§ **Your task**: Filter the entries below, keeping only lines with "Courtyard".

§ **Available data**:
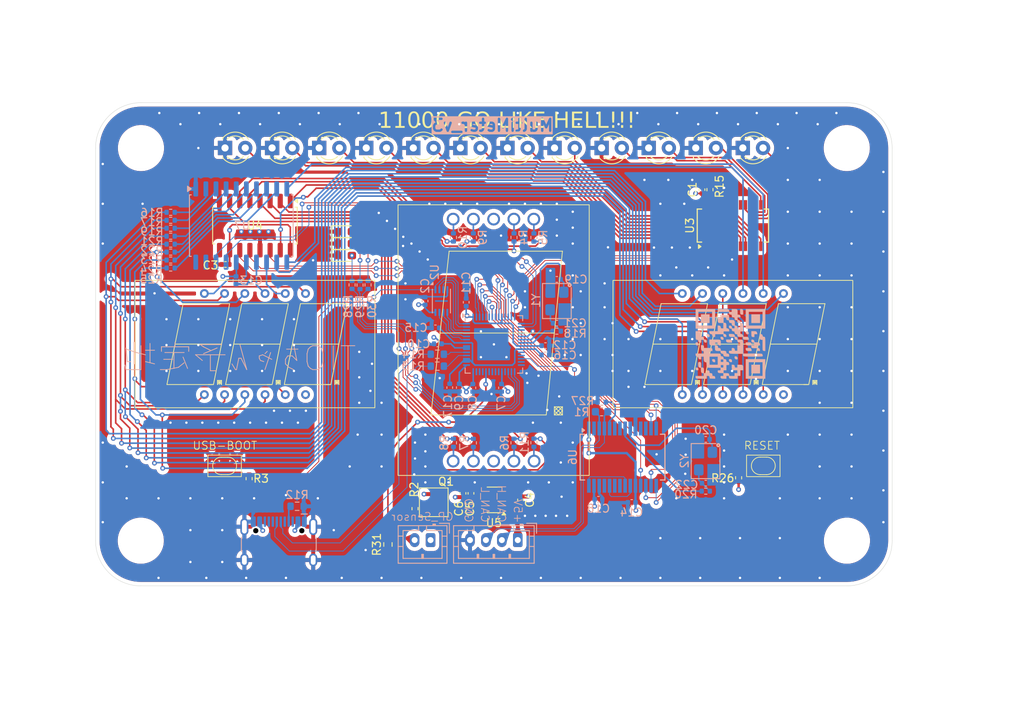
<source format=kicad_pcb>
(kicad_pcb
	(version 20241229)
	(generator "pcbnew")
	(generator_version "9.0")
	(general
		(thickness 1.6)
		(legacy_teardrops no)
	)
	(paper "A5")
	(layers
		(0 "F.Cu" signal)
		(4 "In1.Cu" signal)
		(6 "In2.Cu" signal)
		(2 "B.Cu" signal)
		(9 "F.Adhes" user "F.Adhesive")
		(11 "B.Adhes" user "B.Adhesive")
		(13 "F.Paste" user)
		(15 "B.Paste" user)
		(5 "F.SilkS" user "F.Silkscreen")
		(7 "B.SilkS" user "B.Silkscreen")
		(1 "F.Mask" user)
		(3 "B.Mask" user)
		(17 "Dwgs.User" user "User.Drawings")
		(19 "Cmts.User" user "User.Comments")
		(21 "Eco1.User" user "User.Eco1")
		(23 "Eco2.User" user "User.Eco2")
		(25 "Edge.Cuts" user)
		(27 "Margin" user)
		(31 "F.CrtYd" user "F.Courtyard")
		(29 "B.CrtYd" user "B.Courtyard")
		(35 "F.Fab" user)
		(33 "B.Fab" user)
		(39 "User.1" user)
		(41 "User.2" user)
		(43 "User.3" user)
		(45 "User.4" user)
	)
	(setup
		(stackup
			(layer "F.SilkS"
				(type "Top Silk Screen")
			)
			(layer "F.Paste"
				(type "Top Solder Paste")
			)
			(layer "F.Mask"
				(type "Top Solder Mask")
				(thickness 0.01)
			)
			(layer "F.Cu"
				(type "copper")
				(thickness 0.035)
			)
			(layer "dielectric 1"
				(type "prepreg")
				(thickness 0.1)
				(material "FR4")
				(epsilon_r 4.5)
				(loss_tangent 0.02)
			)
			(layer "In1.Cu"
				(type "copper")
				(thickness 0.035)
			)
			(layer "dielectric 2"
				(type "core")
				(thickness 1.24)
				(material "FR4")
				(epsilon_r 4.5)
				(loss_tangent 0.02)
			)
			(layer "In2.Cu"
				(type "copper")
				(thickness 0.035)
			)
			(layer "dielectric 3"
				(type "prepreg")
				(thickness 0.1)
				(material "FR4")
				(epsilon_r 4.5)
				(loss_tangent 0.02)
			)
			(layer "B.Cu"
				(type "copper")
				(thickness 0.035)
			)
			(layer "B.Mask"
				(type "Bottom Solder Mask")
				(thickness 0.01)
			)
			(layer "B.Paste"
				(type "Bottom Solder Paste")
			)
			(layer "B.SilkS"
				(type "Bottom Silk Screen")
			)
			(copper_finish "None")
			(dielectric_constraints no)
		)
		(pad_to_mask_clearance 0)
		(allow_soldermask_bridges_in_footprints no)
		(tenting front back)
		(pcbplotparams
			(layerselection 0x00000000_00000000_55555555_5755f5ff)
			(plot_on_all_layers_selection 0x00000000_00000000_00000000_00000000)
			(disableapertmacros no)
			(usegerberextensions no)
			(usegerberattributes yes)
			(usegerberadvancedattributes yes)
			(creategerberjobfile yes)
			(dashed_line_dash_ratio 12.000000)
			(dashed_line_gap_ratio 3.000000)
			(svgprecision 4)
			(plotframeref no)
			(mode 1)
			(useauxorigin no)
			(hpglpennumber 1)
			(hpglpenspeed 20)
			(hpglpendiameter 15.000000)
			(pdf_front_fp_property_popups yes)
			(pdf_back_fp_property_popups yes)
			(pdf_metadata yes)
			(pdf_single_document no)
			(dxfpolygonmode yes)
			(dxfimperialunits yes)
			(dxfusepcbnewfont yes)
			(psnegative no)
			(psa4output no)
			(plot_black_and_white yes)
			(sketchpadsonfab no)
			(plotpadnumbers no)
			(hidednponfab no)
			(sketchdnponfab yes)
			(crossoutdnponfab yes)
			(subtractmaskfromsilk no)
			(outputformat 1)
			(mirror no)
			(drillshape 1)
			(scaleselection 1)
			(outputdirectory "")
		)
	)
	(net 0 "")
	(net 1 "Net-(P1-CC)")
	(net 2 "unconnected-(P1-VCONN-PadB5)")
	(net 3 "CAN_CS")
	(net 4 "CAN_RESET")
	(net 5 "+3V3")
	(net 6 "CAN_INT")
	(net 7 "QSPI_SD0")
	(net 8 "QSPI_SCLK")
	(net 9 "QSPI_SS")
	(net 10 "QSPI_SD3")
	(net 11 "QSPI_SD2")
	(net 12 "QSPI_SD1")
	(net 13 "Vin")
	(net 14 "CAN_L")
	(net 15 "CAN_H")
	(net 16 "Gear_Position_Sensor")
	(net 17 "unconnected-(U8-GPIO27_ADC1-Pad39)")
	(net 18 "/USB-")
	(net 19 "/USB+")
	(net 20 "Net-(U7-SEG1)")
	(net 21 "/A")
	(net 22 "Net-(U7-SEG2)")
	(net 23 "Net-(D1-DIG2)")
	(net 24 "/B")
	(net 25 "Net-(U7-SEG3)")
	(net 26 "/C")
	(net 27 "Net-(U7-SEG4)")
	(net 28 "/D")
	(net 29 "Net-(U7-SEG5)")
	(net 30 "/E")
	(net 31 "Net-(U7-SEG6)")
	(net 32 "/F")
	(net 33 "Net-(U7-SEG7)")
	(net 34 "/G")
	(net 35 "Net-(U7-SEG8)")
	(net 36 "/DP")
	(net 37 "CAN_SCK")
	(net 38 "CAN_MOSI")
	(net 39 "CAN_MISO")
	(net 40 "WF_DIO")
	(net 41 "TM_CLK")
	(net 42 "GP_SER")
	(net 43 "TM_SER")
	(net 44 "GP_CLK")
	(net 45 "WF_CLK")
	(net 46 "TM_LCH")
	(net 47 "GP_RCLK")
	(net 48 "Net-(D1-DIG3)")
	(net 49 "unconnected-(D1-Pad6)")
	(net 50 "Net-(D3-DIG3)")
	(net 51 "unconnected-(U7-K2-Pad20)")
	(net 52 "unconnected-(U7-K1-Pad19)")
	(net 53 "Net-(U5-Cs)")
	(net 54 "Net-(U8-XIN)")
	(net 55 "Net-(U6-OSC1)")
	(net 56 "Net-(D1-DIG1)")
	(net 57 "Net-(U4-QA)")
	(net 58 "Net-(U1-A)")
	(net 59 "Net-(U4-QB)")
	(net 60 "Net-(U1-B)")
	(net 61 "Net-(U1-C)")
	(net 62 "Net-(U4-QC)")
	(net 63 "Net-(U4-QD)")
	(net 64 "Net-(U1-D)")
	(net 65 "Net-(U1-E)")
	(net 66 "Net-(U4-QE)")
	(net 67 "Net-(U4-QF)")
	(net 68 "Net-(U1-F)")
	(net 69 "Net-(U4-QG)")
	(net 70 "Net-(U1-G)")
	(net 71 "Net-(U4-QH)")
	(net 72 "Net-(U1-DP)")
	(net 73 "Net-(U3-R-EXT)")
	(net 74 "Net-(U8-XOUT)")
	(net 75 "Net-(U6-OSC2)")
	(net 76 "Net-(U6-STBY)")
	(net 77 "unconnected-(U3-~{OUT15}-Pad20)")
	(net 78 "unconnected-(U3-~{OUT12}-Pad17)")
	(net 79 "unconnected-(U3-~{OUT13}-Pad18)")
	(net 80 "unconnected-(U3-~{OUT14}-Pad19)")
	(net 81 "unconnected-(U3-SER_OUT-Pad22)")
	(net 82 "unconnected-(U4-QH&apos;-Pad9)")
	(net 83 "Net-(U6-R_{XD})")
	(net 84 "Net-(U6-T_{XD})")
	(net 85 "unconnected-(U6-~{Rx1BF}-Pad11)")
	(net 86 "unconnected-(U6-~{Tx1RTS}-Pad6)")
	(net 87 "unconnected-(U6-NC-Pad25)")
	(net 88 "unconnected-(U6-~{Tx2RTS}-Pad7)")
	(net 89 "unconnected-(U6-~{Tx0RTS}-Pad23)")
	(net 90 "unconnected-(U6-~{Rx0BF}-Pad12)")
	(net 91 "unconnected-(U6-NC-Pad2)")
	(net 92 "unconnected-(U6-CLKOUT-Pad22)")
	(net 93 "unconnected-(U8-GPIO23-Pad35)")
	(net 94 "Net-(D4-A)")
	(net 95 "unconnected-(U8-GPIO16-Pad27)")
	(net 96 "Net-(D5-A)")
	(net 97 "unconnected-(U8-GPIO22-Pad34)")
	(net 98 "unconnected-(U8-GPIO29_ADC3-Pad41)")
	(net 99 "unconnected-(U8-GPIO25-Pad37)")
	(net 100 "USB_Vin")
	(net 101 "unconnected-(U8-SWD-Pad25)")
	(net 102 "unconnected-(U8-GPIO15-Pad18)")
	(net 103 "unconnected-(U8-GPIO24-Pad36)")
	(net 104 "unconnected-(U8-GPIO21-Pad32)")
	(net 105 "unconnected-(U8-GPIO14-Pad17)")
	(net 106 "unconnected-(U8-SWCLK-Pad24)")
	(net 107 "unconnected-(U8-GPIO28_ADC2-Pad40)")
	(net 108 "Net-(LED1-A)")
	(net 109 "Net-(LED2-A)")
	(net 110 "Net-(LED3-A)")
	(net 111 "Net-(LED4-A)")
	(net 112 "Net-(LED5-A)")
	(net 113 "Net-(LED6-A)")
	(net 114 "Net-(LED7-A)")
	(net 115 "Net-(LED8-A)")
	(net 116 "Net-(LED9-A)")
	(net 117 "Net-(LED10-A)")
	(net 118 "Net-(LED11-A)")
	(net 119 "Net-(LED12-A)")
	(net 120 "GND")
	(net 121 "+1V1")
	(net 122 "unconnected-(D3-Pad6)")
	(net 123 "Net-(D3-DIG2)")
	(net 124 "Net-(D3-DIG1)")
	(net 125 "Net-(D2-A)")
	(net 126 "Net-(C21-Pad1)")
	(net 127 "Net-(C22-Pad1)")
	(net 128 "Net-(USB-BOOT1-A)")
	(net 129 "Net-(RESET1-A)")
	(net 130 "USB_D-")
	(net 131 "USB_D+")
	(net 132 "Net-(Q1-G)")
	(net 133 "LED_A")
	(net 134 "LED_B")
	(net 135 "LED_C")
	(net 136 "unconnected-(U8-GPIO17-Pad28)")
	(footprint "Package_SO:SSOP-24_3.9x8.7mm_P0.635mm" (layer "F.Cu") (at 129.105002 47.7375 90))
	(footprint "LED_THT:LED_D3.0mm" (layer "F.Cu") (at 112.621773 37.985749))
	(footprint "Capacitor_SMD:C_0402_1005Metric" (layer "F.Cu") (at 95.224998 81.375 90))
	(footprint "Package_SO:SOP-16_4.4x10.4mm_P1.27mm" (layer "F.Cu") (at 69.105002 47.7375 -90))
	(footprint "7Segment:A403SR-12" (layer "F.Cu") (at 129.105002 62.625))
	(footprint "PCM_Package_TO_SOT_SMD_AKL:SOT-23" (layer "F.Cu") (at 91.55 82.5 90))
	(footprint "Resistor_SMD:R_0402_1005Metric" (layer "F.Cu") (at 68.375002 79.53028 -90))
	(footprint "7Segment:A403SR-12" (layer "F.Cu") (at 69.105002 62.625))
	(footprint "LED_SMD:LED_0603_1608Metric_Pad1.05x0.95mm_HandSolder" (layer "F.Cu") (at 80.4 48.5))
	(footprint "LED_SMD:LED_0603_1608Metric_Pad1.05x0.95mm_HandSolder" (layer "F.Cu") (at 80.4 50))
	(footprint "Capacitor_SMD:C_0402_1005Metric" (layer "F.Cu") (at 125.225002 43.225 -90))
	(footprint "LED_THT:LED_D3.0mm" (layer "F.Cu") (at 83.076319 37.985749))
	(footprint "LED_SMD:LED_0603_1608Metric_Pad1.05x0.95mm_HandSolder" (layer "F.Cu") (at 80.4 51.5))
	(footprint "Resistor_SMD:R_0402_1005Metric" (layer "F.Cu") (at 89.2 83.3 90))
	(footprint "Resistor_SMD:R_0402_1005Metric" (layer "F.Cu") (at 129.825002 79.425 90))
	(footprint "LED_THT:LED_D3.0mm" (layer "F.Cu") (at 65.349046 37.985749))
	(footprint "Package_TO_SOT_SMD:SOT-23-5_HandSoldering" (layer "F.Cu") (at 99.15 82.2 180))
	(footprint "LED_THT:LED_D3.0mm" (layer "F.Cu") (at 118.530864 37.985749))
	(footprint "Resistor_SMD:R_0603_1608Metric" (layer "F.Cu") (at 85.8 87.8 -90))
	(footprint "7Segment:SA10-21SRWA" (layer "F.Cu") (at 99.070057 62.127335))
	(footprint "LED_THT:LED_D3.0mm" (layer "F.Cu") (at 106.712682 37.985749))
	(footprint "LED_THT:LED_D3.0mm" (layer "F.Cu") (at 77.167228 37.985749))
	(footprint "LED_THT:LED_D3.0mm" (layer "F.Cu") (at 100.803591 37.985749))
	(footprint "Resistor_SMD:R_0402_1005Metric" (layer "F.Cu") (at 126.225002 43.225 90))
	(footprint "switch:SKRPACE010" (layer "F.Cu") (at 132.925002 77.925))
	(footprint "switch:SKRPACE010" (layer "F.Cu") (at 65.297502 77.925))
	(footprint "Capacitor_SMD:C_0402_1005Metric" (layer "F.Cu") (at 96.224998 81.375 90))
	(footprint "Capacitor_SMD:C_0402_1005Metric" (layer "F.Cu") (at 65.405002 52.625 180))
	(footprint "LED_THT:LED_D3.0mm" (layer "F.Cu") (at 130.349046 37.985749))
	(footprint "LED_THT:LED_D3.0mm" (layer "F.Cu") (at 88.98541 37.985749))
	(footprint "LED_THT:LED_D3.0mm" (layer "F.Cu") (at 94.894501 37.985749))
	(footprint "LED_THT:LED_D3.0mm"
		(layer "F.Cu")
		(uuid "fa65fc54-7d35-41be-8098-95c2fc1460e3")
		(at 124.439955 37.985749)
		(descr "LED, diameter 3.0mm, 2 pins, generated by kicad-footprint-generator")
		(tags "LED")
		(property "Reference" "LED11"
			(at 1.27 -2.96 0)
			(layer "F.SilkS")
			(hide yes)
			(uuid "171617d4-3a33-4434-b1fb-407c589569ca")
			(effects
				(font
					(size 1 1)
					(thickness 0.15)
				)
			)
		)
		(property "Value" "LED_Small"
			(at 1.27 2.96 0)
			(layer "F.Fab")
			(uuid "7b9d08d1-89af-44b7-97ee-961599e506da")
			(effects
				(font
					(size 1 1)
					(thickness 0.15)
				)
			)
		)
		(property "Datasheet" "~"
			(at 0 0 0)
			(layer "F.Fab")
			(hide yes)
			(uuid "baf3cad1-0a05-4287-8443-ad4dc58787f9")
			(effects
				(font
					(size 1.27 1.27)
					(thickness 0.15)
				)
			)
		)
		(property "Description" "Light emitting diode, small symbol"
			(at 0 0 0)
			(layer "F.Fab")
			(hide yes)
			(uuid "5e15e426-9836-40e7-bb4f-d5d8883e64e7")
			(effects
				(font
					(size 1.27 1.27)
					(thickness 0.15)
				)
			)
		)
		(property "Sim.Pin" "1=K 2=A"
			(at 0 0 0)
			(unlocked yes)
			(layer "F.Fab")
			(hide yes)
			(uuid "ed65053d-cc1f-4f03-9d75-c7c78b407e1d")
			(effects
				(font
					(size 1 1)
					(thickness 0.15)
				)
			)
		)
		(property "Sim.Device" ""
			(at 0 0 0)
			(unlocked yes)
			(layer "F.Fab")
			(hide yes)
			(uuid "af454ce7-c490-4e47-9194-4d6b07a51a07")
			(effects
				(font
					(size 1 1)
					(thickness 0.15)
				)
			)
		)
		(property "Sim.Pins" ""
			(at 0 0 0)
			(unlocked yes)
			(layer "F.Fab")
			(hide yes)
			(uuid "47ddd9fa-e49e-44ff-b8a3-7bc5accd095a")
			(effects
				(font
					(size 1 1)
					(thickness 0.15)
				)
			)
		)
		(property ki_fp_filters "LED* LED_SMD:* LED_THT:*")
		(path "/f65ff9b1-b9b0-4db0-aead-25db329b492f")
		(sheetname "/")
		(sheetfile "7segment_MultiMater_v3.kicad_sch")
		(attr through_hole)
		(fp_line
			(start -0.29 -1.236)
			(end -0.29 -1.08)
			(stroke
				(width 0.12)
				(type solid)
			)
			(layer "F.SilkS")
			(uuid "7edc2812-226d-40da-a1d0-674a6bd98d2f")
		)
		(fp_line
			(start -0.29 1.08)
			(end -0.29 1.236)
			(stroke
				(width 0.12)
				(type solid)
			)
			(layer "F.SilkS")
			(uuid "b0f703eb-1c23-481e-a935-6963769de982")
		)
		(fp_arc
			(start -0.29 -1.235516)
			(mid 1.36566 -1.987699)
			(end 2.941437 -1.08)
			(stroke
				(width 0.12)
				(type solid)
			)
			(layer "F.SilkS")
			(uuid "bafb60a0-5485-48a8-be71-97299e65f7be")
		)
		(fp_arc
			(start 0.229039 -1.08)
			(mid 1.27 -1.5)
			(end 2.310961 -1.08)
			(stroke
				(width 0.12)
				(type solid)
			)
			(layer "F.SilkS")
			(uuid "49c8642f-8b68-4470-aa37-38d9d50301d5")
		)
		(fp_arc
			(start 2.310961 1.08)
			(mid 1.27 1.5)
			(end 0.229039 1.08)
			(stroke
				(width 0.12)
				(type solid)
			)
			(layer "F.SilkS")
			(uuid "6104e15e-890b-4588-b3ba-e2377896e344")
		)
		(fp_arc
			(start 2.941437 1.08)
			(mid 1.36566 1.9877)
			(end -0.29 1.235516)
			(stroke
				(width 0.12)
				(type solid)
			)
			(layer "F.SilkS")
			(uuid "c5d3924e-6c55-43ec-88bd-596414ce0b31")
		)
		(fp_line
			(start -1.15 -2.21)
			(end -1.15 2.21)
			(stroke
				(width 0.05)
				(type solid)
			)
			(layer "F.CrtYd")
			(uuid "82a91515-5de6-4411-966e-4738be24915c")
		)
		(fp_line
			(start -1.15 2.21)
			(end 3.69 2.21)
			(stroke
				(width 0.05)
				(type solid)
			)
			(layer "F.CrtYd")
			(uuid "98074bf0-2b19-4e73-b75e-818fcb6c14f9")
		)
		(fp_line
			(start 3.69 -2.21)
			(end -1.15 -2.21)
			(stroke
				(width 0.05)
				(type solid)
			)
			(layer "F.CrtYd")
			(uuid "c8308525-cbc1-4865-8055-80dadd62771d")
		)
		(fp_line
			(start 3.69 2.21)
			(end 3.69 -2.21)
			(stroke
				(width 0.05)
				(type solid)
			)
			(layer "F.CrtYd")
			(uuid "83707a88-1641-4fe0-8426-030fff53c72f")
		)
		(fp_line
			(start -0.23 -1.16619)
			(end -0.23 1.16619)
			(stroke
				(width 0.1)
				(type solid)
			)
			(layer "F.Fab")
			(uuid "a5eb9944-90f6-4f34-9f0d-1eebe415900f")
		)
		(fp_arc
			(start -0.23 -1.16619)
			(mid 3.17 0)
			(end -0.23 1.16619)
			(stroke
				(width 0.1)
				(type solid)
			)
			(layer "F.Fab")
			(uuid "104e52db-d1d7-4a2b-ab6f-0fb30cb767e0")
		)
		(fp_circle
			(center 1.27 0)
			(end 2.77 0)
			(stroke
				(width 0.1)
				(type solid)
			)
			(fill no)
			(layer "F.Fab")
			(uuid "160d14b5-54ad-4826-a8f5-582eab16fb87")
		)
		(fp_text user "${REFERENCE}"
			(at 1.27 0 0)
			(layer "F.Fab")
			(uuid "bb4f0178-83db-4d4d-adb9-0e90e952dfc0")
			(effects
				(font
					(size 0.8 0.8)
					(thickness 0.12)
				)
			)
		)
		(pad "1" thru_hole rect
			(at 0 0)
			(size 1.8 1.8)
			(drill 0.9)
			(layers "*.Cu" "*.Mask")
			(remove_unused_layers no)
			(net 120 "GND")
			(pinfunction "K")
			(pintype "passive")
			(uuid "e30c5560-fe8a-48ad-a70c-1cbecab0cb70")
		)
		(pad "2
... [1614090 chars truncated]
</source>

§ **Your response**:
		(31 "F.CrtYd" user "F.Courtyard")
		(29 "B.CrtYd" user "B.Courtyard")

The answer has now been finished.